Hudi MetaStore使用說明 - E-MapReduce

本文為您介紹如何使用E-MapReduce的Hudi MetaStore。

背景資訊

Hudi每次操作資料都會新增時間軸（instant），查詢時需要讀取所有時間軸中繼資料，以獲得在該時間點上的有效分區或檔案，其中Partition Listing和File Listing涉及大量IO操作，耗時較多。
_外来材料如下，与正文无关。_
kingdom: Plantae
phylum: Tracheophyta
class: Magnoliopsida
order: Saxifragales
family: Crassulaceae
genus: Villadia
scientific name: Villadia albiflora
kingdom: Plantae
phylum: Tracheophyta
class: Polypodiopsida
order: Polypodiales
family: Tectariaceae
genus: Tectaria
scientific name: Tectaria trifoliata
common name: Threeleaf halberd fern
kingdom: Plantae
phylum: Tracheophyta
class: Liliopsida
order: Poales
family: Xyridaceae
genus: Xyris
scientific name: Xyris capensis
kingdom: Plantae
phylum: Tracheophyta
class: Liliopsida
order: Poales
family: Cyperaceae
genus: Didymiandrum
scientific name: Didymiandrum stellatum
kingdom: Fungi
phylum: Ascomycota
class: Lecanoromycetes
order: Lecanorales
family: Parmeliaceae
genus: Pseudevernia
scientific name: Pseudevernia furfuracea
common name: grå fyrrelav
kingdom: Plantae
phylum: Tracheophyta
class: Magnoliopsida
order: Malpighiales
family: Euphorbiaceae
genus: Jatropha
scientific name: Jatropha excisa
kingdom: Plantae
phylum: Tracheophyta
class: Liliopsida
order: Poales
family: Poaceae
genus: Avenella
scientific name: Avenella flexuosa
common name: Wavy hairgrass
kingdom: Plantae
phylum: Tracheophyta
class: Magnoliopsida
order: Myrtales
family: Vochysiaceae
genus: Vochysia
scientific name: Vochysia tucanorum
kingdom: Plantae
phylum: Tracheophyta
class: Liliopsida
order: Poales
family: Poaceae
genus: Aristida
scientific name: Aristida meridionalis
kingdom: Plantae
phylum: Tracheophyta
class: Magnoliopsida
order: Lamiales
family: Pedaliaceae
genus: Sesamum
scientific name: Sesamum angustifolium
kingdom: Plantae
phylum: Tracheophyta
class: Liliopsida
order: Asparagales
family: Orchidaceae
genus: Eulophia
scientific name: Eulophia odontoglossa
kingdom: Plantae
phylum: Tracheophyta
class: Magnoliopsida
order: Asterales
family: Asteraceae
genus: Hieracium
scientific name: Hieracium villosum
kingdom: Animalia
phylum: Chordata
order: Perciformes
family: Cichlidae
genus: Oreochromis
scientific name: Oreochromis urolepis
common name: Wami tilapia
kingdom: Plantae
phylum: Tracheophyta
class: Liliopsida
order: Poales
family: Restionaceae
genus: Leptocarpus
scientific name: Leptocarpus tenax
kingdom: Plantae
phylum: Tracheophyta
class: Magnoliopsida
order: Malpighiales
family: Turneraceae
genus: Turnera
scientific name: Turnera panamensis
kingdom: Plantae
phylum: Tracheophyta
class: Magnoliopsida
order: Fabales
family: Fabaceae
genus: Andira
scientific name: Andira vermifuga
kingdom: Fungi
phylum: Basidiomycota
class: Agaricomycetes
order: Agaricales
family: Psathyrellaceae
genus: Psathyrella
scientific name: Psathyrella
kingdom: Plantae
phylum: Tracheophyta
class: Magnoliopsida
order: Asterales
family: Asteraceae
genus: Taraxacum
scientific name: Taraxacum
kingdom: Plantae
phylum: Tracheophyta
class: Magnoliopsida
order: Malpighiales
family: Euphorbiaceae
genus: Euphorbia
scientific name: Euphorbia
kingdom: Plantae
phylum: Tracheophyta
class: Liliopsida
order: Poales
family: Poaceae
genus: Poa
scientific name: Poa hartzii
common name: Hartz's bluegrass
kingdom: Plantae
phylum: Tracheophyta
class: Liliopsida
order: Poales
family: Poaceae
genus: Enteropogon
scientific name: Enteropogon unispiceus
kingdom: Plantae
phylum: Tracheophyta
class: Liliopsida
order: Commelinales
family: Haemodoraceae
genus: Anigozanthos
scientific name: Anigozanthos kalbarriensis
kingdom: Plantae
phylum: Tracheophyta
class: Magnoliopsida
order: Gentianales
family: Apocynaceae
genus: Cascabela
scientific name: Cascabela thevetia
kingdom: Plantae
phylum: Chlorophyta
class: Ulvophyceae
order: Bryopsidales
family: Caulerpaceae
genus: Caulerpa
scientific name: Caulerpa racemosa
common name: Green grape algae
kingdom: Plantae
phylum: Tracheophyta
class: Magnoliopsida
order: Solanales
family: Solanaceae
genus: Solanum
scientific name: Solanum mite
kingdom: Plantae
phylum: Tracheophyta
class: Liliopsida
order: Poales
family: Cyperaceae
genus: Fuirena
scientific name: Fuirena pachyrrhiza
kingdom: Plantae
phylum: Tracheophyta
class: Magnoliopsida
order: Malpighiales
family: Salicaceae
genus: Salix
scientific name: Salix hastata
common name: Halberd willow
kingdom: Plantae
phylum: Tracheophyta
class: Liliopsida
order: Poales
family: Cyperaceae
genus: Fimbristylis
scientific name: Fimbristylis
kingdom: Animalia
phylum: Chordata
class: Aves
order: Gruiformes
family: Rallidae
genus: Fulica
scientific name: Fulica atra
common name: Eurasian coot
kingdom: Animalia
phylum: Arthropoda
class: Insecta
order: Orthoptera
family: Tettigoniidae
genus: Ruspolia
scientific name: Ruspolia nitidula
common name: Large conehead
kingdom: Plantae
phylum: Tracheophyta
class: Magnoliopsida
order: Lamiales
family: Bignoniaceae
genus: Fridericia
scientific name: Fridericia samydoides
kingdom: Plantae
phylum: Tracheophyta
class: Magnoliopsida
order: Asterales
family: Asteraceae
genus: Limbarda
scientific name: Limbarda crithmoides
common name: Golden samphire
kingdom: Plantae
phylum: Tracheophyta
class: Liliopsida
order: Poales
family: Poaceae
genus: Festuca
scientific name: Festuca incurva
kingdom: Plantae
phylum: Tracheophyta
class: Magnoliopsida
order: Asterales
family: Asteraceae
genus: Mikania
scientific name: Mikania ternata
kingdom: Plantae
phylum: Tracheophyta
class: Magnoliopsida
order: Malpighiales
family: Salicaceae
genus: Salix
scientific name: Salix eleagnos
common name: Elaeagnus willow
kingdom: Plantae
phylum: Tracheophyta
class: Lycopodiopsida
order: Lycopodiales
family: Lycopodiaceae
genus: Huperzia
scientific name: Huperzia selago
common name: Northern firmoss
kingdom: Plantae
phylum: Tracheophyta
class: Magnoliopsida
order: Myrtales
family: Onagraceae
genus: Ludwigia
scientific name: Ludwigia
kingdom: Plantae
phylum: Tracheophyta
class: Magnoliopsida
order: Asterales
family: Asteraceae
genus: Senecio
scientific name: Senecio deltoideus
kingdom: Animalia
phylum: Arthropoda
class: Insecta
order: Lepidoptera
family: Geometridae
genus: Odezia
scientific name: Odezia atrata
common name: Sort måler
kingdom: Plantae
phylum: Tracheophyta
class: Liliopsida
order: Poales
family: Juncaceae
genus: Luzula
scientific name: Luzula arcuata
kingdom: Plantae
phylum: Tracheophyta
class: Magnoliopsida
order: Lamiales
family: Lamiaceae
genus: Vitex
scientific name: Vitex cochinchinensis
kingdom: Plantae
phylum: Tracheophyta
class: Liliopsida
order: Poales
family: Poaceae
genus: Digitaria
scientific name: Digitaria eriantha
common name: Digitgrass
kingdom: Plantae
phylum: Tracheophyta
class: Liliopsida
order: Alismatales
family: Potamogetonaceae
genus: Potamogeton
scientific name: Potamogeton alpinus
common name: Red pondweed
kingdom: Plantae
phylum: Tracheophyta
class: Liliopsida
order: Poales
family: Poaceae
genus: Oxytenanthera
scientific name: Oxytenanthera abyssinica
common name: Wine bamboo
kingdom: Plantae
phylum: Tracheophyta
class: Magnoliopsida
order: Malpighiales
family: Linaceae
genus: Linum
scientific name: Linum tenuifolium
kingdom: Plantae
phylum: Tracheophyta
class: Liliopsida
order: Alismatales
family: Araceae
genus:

湖格式和傳統表結構不同，有其特有的中繼資料，例如時間軸和多版本的檔案。因此，E-MapReduce提出了雲上Hudi MetaStore，託管Hudi Table的instant中繼資料，並且設計了Partition和File的生命週期管理。目前已支援基於Hudi MetaStore進行Partition Listing和File Listing加速。

前提條件

已在華東1（杭州）、華東2（上海）或華北2（北京）地區建立EMR-3.45.0及後續版本或EMR-5.11.0及後續版本的叢集，且中繼資料選擇了DLF統一中繼資料。

參數介紹

您可以在Hudi服務配置頁面的hudi.default.conf頁簽，設定以下參數，使用Hudi MetaStore。

參數	描述
hoodie.metastore.type	選擇Hudi中繼資料的實現方式： LOCAL：使用Hudi原生的中繼資料。 METASTORE：使用EMR的Hudi MetaStore的中繼資料。
hoodie.metadata.enable	取值如下： false：關閉Hudi內建的中繼資料表。說明設定為false，才可以使用EMR的Hudi MetaStore的中繼資料表。 true：使用Hudi內建的中繼資料表。

您可以根據您的使用情境，配置不同的參數：

不使用任何中繼資料表

hoodie.metastore.type=LOCAL
hoodie.metadata.enable=false

使用Hudi內建的中繼資料表

hoodie.metastore.type=LOCAL
hoodie.metadata.enable=true

使用EMR Hudi MetaStore中繼資料表（預設情況）

hoodie.metastore.type=METASTORE
hoodie.metadata.enable=false

使用樣本

以下內容以spark-sql為例，為您介紹如何使用EMR Hudi MetaStore中繼資料表，並開啟加速功能。

使用SSH方式登入叢集，詳情請參見登入叢集。

執行以下命令，進入spark-sql命令列（以Spark3為例）。

spark-sql --conf 'spark.serializer=org.apache.spark.serializer.KryoSerializer' \
          --conf 'spark.sql.extensions=org.apache.spark.sql.hudi.HoodieSparkSessionExtension'

當返回資訊中包含如下資訊時，表示已進入spark-sql命令列。

spark-sql>

執行以下命令，建立表。

create table h0(
  id bigint,
  name string,
  price double
) using hudi
tblproperties (
   primaryKey = 'id',
   preCombineField = 'id'
) location '/tmp/hudi_cases/h0';

執行以下命令，插入資料。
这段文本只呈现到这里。